Dai gets some of the best fruit the Temperance Hill Vineyard produces, including some of its oldest Pinot Gris. The best goes into the “Julia.”
After the Julia is poured and sniffing begins, it offers the kind of depth that you rarely find in Pinot gris. First there are the almost vapor-like melon and pear aromas: so intense that a second sniff is hardly necessary. But I go back again, this time discovering a whole new periodic table of minerality that seems impossible to define.
On the palate it provides more awe with just a touch of Alsatian-like creaminess. Notes of sea salt keep the ripe fruit from seeming too sweet and a delicate spiciness ensures that it doesn’t lose it’s edge on the long lemon-tinged finish. Please try this wine!

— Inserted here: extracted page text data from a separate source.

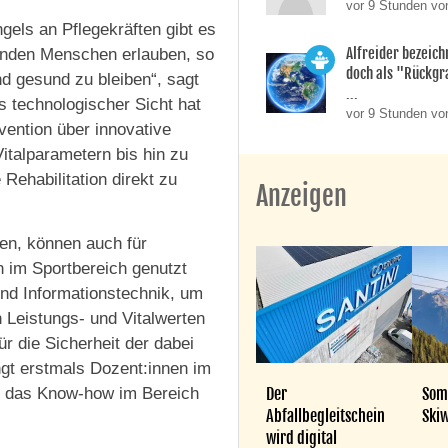
vor 9 Stunden vo
els an Pflegekräften gibt es
Alfreider bezeich
ernden Menschen erlauben, so
doch als "Rückgr
d gesund zu bleiben“, sagt
...
s technologischer Sicht hat
vor 9 Stunden vo
vention über innovative
talparametern bis hin zu
Rehabilitation direkt zu
Anzeigen
en, können auch für
im Sportbereich genutzt
und Informationstechnik, um
Leistungs- und Vitalwerten
 die Sicherheit der dabei
ngt erstmals Dozent:innen im
Der
Som
i, das Know-how im Bereich
Abfallbegleitschein
Skiw
wird digital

On the nose there is no doubt to the Cristom Viognier’s identity, with streaks of honeysuckle, blueberries and ripe pear. The palate is sumptuous but never big; kept focused by a lemony fringe from start to finish. As it winds down and notes of crushed rock develop in the distance, I can almost feel the breeze off of the Rhone River as it curves by the town of Condrieu. (I keep my eyes closed, lest I open them and realize that I’m actually on a couch on a rainy day in Alpine.)

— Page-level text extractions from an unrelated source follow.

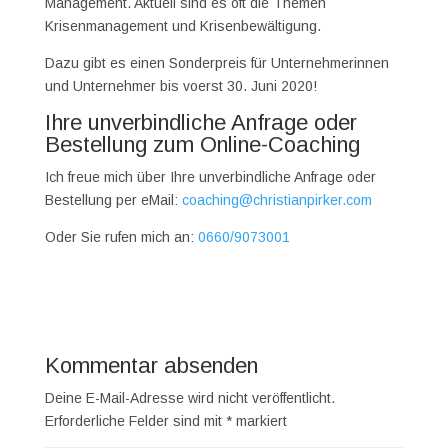
Management. Aktuell sind es oft die Themen
Krisenmanagement und Krisenbewältigung.
Dazu gibt es einen Sonderpreis für Unternehmerinnen
und Unternehmer bis voerst 30. Juni 2020!
Ihre unverbindliche Anfrage oder
Bestellung zum Online-Coaching
Ich freue mich über Ihre unverbindliche Anfrage oder
Bestellung per eMail:
coaching@christianpirker.com
Oder Sie rufen mich an:
0660/9073001
Kommentar absenden
Deine E-Mail-Adresse wird nicht veröffentlicht.
Erforderliche Felder sind mit
*
markiert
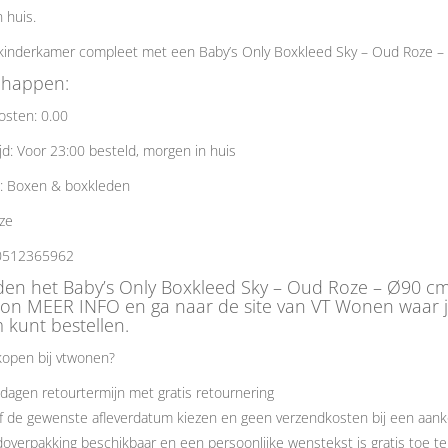
 huis.
kinderkamer compleet met een Baby’s Only Boxkleed Sky – Oud Roze –
chappen:
osten: 0.00
jd: Voor 23:00 besteld, morgen in huis
e: Boxen & boxkleden
ze
0512365962
eden het Baby’s Only Boxkleed Sky – Oud Roze – Ø90 cm
ton MEER INFO en ga naar de site van VT Wonen waar j
 kunt bestellen.
open bij vtwonen?
dagen retourtermijn met gratis retournering
f de gewenste afleverdatum kiezen en geen verzendkosten bij een aank
overpakking beschikbaar en een persoonlijke wenstekst is gratis toe t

Viognier is a grape that I love dearly. Condrieu, the famous French Viognier, is a secret passion of mine. How can you not love the stuff, given its predilection to sumptuous fruit and an enticing perfume. The catch is that these same qualities – which winemakers often try to highlight – can often run amok. I’ve had examples of domestic Viognier that were so soft I wanted to pour them over ice cream or use them to season an old picnic table.
Without acidity, all wines are hopeless; no energy, no mouthwatering zing, they flop around like a dieing fish and are about as fun to drink as warm water. Add to that the too-much-perfume conundrum and you’ve got a recipe for disaster.
The more elegant versions of Viognier from France’s Northern Rhone Valley (Condrieu is the best, imho) express this perfume in subtle measures, letting it waft gently rather than penetrate. Those wines also have balanced amounts of acidity, giving the wine vibrance and lifting it up, even amidst its sometimes substantial textures.
In this country, balanced Viognier is, quite simply, a rarity. That is why I like this one from Cristom Vineyard. Their estate-grown version, produced in very small quantities, reminds me of those impeccably balanced wines of the Northern Rhone.